The present context allows us to make the point that folklore is not a matter just practiced in villages, or rural areas by illiterate groups; in fact, it may be produced even by folklorists themselves in the moment. At the same time, folkloristics can interpret how popular culture and folklore differ from each other and how these two cultural practices can influence each other.
The various posts on social media about the album are a spontaneous response by her fans and even folklorists. The informal response by folklorists has a special meaning to the people in the field of folklore: to those who study folklore, these posts are meaningful communication, but people outside the folk community cannot understand that meaning like folklorists and folklore students do. Dan Ben-Amos’ definition—”Folklore is artistic communication in small groups”—is so applicable in this context. The folklorists practicing virtual folklore connecting Taylor Swift and folklore are the folk themselves, here.
We can unquestionably call folklorists’ reactions to Taylor Swift’s album the “artistic communication” that we mean when we define folklore. As seen with Brodie’s posts and memes, folklorists are the producers of artistic communication. That’s how official knowledge—the definitions of folklore, or Swift’s new album—may transform into folklore. My intention is not only to connect American folklore to my country, but I also want to bring the Bangladesh context of popular culture shaped by folklore.
Mymensingh Geetika is a collection of ancient traditional ballads from the Mymensingh region of Bangladesh, published by Professor Dinesh Chandra Sen of Calcutta University with the help of local collectors in 1923. One of the ballads, Mahua Sundari, was composed by the poet Dwij Kanai and is a unique example of indigenous folklore. In the style of the romantic tragedy genre, folk poet Dwij Kanai portrayed an innocent and powerful love story between Mahua and Noder Chand. The film version of Mahua Sundari was released in 2015, directed by Raushan Ara Neepa, a female director from Bangladesh.

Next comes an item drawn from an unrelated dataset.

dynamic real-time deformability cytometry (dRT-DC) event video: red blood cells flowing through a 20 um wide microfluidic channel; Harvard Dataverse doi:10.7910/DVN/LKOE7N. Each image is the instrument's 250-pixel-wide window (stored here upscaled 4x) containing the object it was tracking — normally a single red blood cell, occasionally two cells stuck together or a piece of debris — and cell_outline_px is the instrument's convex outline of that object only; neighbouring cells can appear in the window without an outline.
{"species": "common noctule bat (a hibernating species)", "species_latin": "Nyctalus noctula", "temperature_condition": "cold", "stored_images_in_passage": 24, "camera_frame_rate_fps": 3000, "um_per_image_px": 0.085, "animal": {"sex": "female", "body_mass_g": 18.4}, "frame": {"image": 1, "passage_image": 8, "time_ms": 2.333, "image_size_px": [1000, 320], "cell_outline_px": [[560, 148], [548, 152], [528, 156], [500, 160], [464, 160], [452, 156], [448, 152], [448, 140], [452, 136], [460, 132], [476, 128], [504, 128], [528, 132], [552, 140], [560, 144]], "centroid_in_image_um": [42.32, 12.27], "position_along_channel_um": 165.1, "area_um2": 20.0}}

When the movie was released, people called it a folklore movie, or considered the movie as folklore. However, the film is popular culture that uses the folk ballad, so to call the movie folklore is similarly inappropriate as if we call Taylor Swift’s album folklore as folklore. Both apply folklore in popular culture, but they themselves are not folklore. There may be a folkloric motif—what Mikel Kovin referred to as “motif spotting”—to direct the relationship between folklore and popular culture, but the whole movie or the whole album are not folklore themselves.

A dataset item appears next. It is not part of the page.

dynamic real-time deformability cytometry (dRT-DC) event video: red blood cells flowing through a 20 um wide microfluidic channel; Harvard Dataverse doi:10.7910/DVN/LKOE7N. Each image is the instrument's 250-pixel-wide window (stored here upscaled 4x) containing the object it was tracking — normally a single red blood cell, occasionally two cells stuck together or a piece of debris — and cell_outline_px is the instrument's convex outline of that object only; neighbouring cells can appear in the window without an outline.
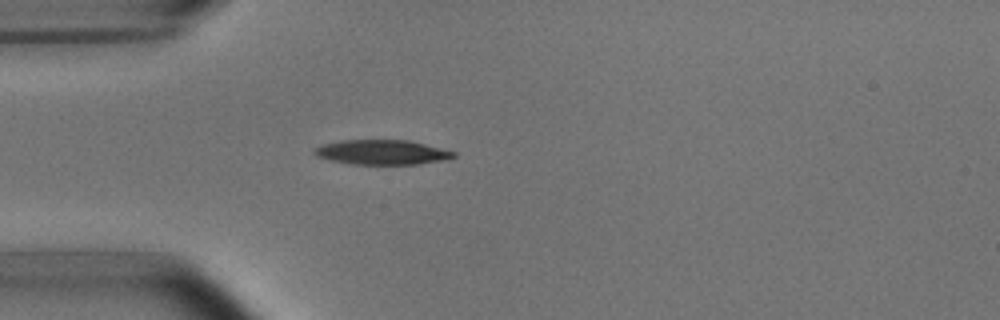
{"species": "common noctule bat (a hibernating species)", "species_latin": "Nyctalus noctula", "temperature_condition": "room temperature", "stored_images_in_passage": 1, "camera_frame_rate_fps": 3000, "um_per_image_px": 0.085, "animal": {"sex": "male", "body_mass_g": 15.6}, "frame": {"image": 1, "passage_image": 1, "time_ms": 0.0, "image_size_px": [1000, 320], "cell_outline_px": [[456, 156], [444, 160], [420, 164], [352, 164], [332, 160], [316, 156], [312, 152], [312, 148], [324, 144], [344, 140], [408, 140], [456, 152]], "centroid_in_image_um": [32.45, 12.94], "position_along_channel_um": 52.5, "area_um2": 19.94}}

Popular culture uses folklore, and Taylor Swift’s album is an excellent example to illustrate that this use is not just linear. Swift’s album is an element of popular media that we can call popular culture, and we can call the artistic response of the folklorists, as we saw on social media, a folkloric reaction. This is an example of popular culture creating the practice of folklore, just as the movie Mahua Sundari was made from the folk ballad. Thus popular culture and folklore can influence each other, but one must be practically different from the other.